Investigation of AC susceptibility, dielectric and electrical properties of Tb–Tm co-substituted M-type Sr hexaferrites


Slimani Y., ÜNAL B., Almessiere M., Demir Korkmaz A., Baykal A.

Materials Chemistry and Physics, cilt.260, 2021 (SCI-Expanded) identifier

  • Yayın Türü: Makale / Tam Makale
  • Cilt numarası: 260
  • Basım Tarihi: 2021
  • Doi Numarası: 10.1016/j.matchemphys.2020.124162
  • Dergi Adı: Materials Chemistry and Physics
  • Derginin Tarandığı İndeksler: Science Citation Index Expanded (SCI-EXPANDED), Scopus, Academic Search Premier, Aerospace Database, Chemical Abstracts Core, Communication Abstracts, INSPEC, Metadex, Civil Engineering Abstracts
  • Anahtar Kelimeler: Dielectric properties, Magnetic properties, Rare earth substitution, Sr hexaferrites
  • İstanbul Gelişim Üniversitesi Adresli: Evet

Özet

Structural, magnetic, and dielectric features of Tm–Tb ions co-substituted Sr hexaferrites (HFs) contrived via citrate sol-gel approach were investigated.
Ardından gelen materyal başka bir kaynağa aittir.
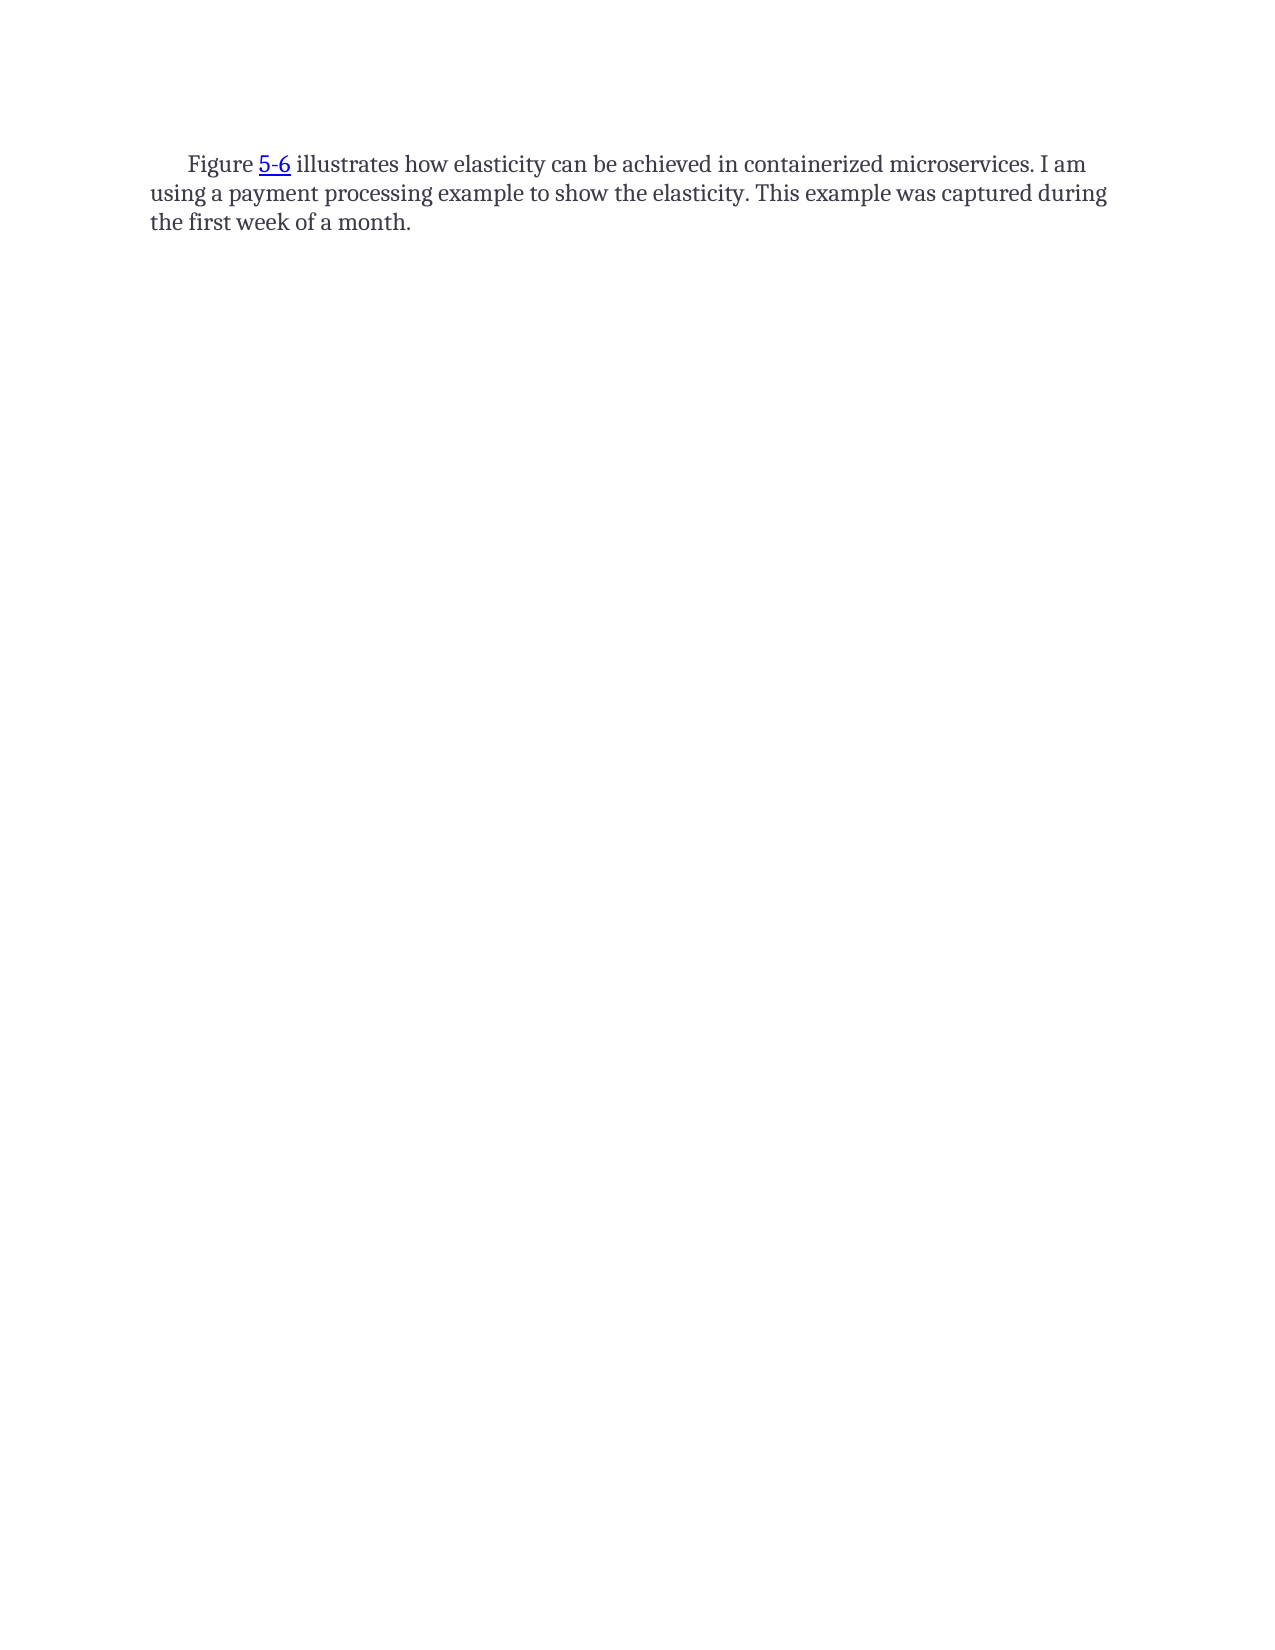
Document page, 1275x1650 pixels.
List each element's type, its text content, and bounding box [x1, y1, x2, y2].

text Figure 5-6 illustrates how elasticity can be achieved in containerized microservices. I am using a payment processing example to show the elasticity. This example was captured during the first week of a month. [150, 150, 1125, 236]
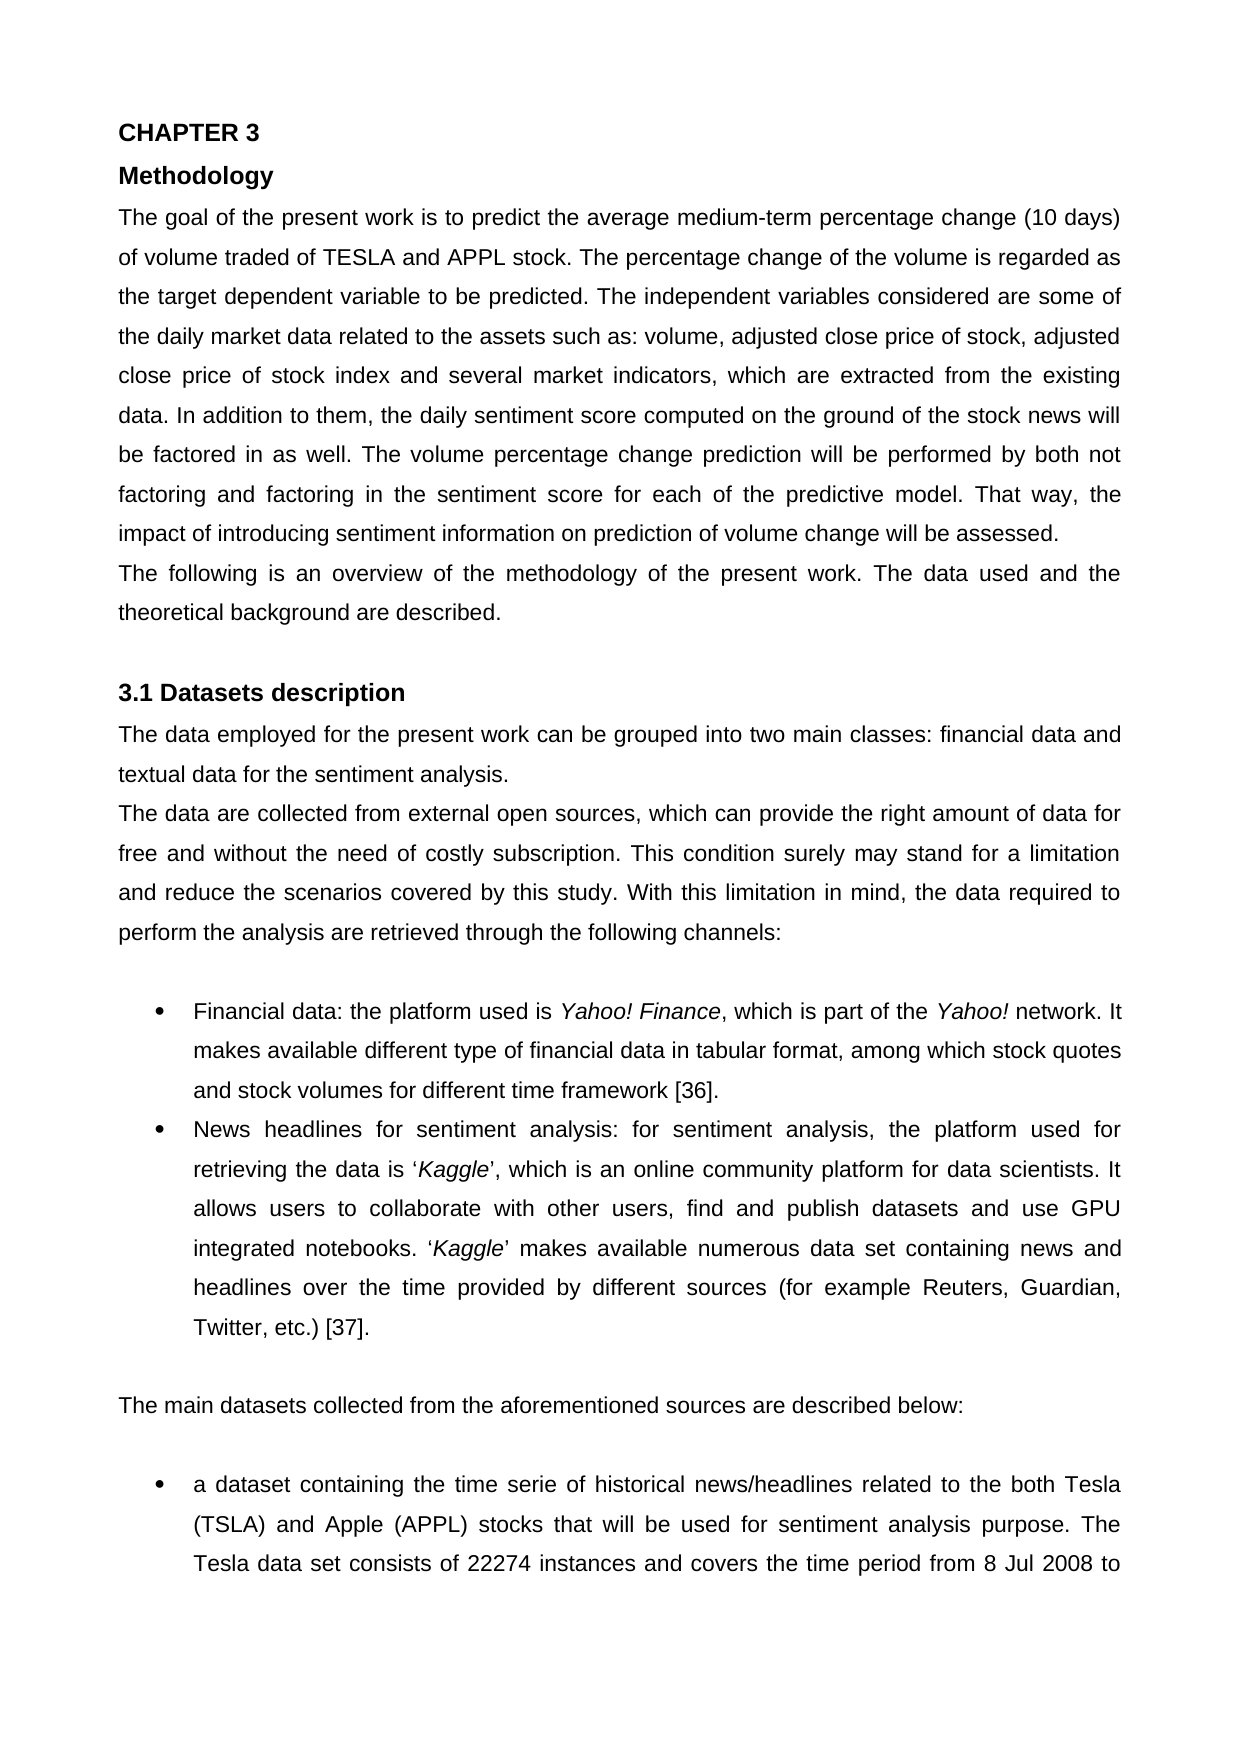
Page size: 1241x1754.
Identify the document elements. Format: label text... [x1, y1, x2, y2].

text The data employed for the present work can be grouped into two main classes: financial data and textual data for the sentiment analysis. [118, 721, 1122, 787]
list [156, 1471, 1122, 1577]
text The following is an overview of the methodology of the present work. The data used and the theoretical background are described. [118, 560, 1122, 626]
text The main datasets collected from the aforementioned sources are described below: [118, 1392, 1122, 1419]
list News headlines for sentiment analysis: for sentiment analysis, the platform used for retrieving the data is ‘Kaggle’, which is an online community platform for data scientists. It allows users to collaborate with other users, find and publish datasets and use GPU integrated notebooks. ‘Kaggle’ makes available numerous data set containing news and headlines over the time provided by different sources (for example Reuters, Guardian, Twitter, etc.) [37]. [156, 1116, 1122, 1340]
text CHAPTER 3 [118, 118, 1122, 147]
text The goal of the present work is to predict the average medium-term percentage change (10 days) of volume traded of TESLA and APPL stock. The percentage change of the volume is regarded as the target dependent variable to be predicted. The independent variables considered are some of the daily market data related to the assets such as: volume, adjusted close price of stock, adjusted close price of stock index and several market indicators, which are extracted from the existing data. In addition to them, the daily sentiment score computed on the ground of the stock news will be factored in as well. The volume percentage change prediction will be performed by both not factoring and factoring in the sentiment score for each of the predictive model. That way, the impact of introducing sentiment information on prediction of volume change will be assessed. [118, 204, 1122, 547]
text Methodology [118, 161, 1122, 190]
text The data are collected from external open sources, which can provide the right amount of data for free and without the need of costly subscription. This condition surely may stand for a limitation and reduce the scenarios covered by this study. With this limitation in mind, the data required to perform the analysis are retrieved through the following channels: [118, 800, 1122, 945]
text 3.1 Datasets description [118, 678, 1122, 707]
list Financial data: the platform used is Yahoo! Finance, which is part of the Yahoo! network. It makes available different type of financial data in tabular format, among which stock quotes and stock volumes for different time framework [36]. [156, 998, 1122, 1103]
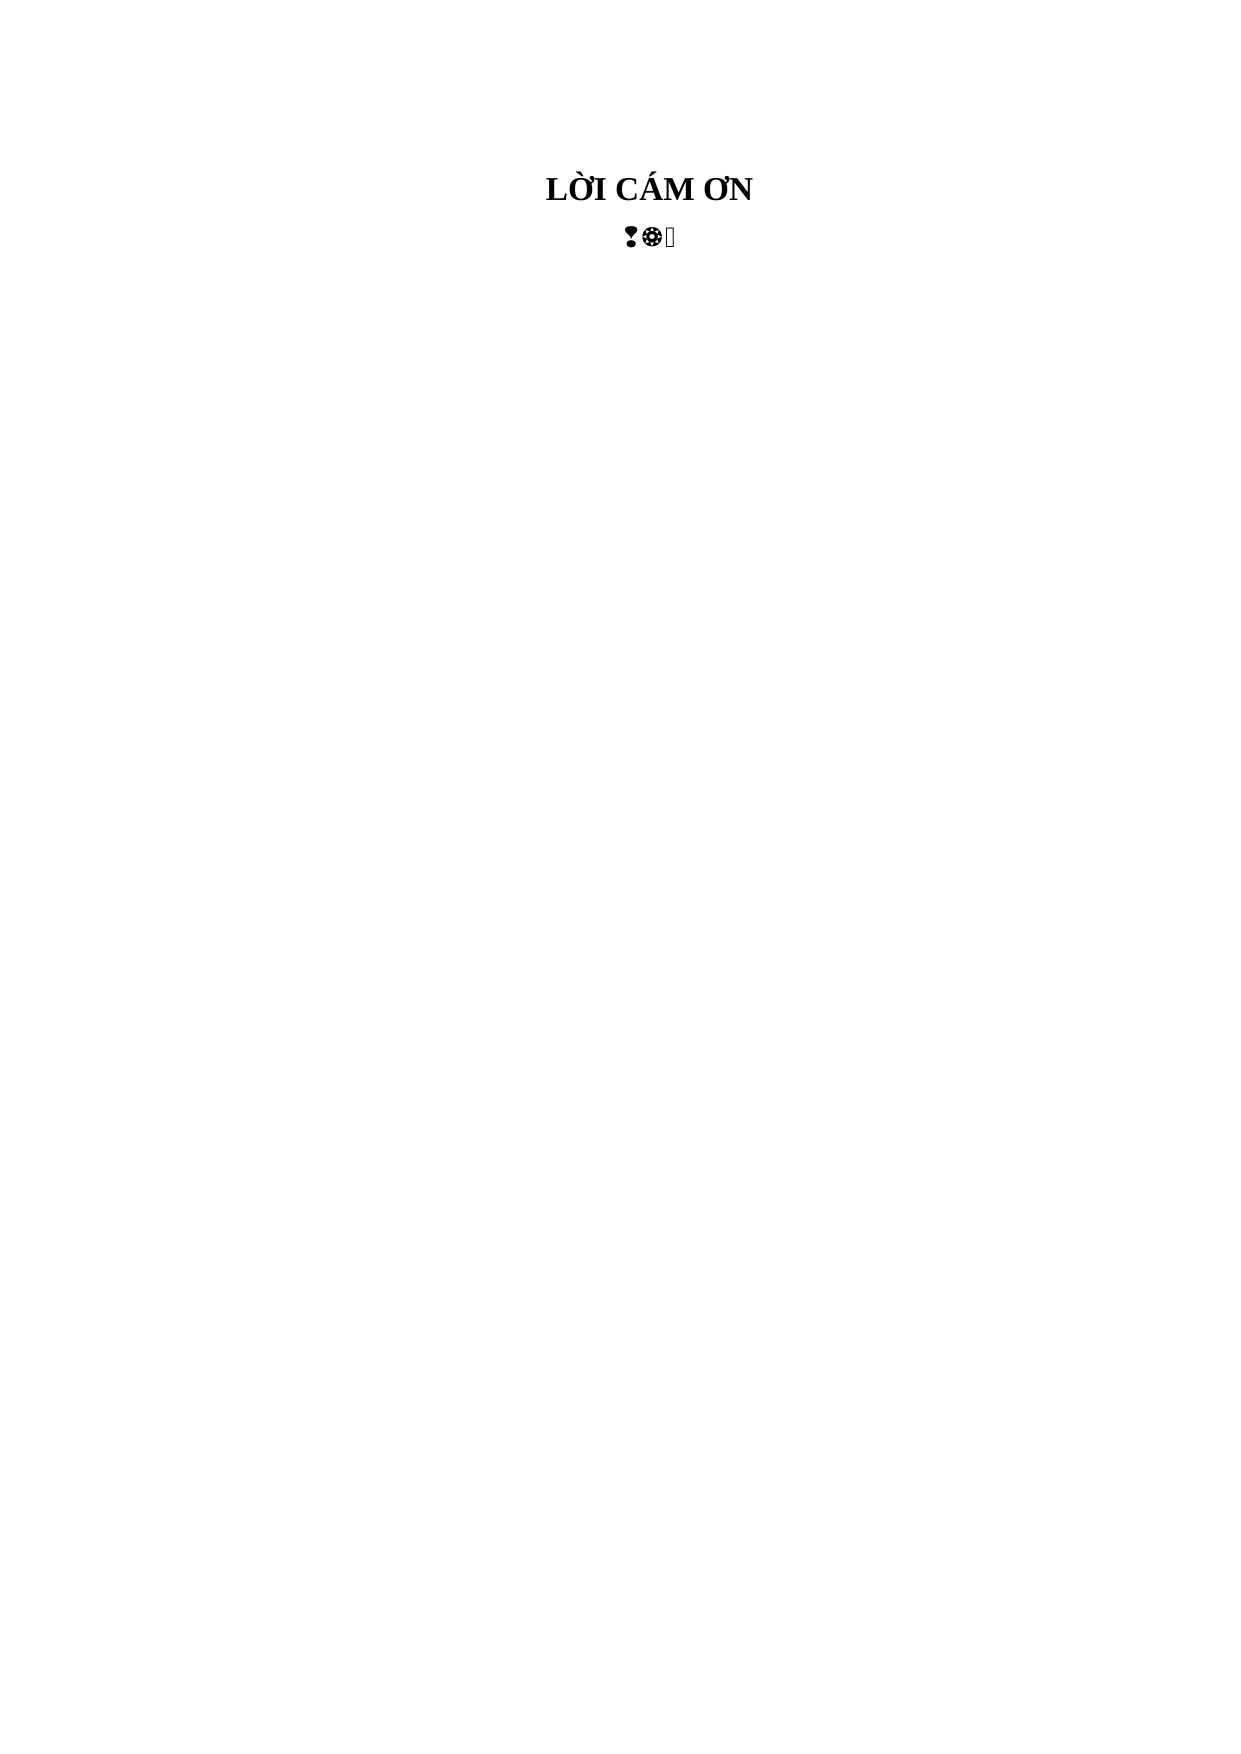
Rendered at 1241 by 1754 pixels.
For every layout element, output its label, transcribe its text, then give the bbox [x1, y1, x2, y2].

text LỜI CÁM ƠN [177, 169, 1122, 207]
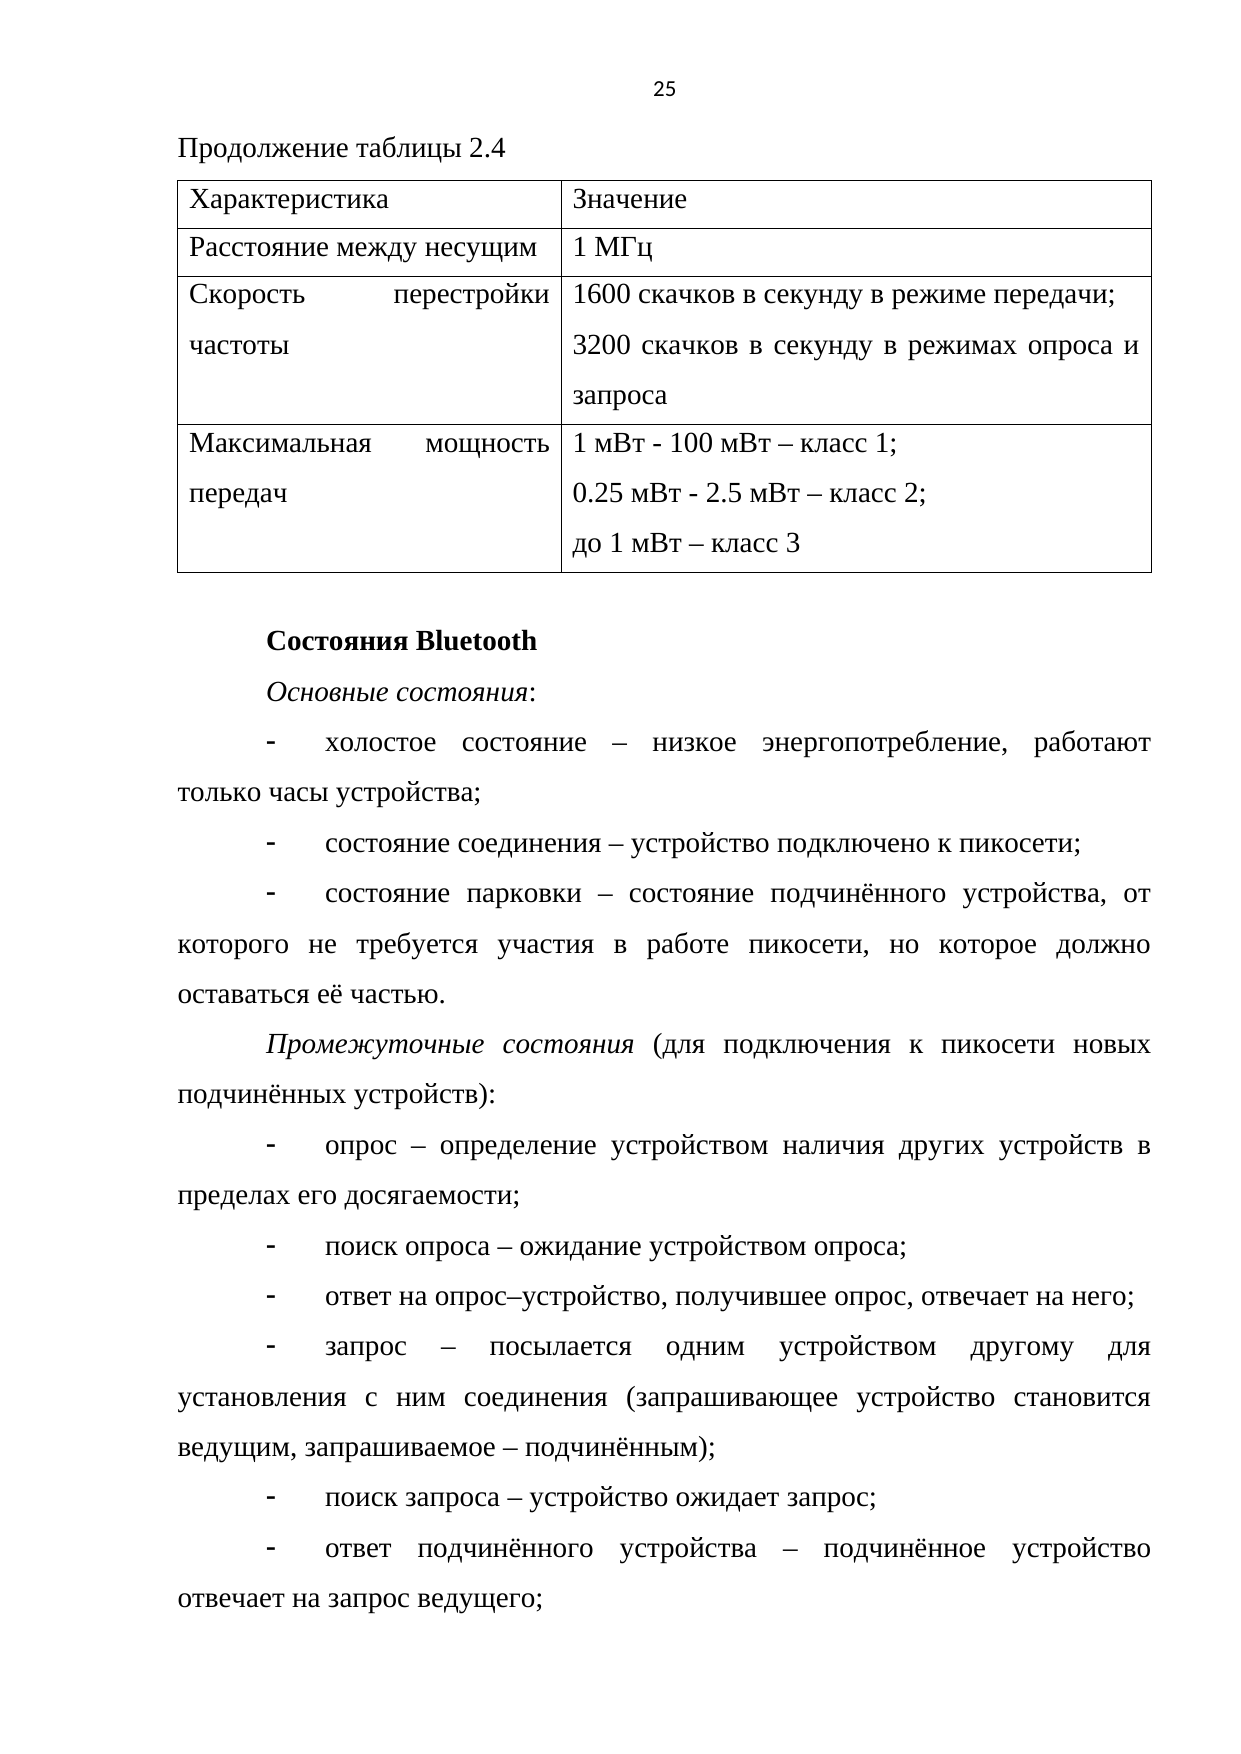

Rietveld analysis of XRD patterns proved the existence of the hexagonal ferrite structure. The size and morphology were examined by XRD, SEM, and TEM techniques. The electrical and dielectric belong to Tm–Tb co-substituted Sr-HFs were extensively explored with temperature, frequency, and substitution ratio using the complex impedance spectroscopy technique. It was found that Tm–Tb substitution has a strong influence on the dielectric loss, dielectric constant, ac/dc conductivity and dissipation factor. It was observed that activation energy levels can be changed to a certain level with co-substitution ratio. Measurements of magnetization against temperature M(T) and AC magnetic susceptibility were also performed. The investigation of M(T) experiments showed ferrimagnetic behavior between 10 and 325 K and a super-spin glass-like demeanor was found at very low temperatures. Vogel-Fulcher, Neel-Arrhenius and critical slowing down models were considered to explain the AC susceptibility results. The examination of AC susceptibility disclosed a strengthening of magnetic exchange interactions with Tb3+ and Tm3+ substitutions.